La femme trop maquillée et le vieux contrôleur (juillet 2018)

Paris-Avignon. En ce début de voyage, je me détends et, bercée par le roulis du train, m’assoupis un peu. A quelques sièges de moi, une femme trop maquillée s’anime. Le vieux contrôleur aussi. Sans doute une affaire de carte de réduction oubliée. Je m’enfonce dans mon fauteuil et me perds dans mes pensées.

Mais, dans le brouhaha de la conversation entre la femme trop maquillée et le vieux contrôleur, quelques mots percent mes rêveries. Grève, SNCF, gouvernement, service public… Il n’en fallait pas plus pour que je me redresse et tende l’oreille.

Je n’entends pas les questions de la femme trop maquillée mais les devine aux longues réponses que lui apporte le vieux contrôleur. Il parle posément.
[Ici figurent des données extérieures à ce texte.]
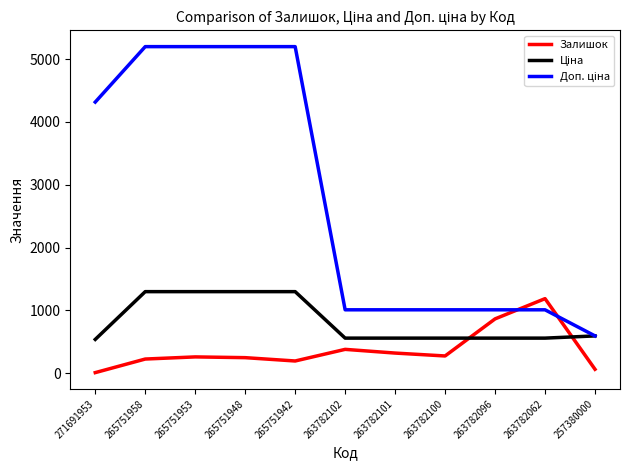

The Залишок series shows 276.0 at 263782100. True or false?

True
Il lui explique le statut des cheminots qui ne roulent pas sur l’or, les raisons du déficit de la SNCF qui ne sont pas celles qu’on croit, les dangers de la privatisation et qui vivra verra… Et il en vient aux valeurs fondamentales du service public, aux dégâts du libéralisme,… et pousse le discours jusqu’au problème de la sémantique utilisée par le gouvernement et les médias dominants. Il parle bien, avec un peu de véhémence mais sans agressivité, avec quelques jolies touches d’humour. Il répond avec une patience d’ange aux arguments qu’elle lui oppose.

Le cercle de discussion s’élargit. Un homme cravaté appuie les dires du vieux contrôleur. Derrière lui, une femme de la soixantaine acquiesce du menton. Un autre passager que je ne peux pas voir de mon fauteuil dit quelques mots encourageants. Je suis trop loin pour intervenir mais soutiens le vieux contrôleur d’un sourire. Les échanges sont passionnés mais l’atmosphère reste douce. Le vieux contrôleur a cette aura apaisante qu’on gagne sans doute avec l’âge. Il dit tout ce qu’il faut dire. Je n’aurais pas fait mieux.

Les échanges ont duré une trentaine de minutes. Je me renfonce dans mon fauteuil, réjouie par cette jolie scène. Qui a dit que les Français n’en ont que faire de la politique ? Elle est là, au cœur de chacun, et il s’en faut d’un rien pour la faire jaillir dans les repas de famille, à la cantine, sur le marché… ou dans un train qui roule sans heurt vers le sud.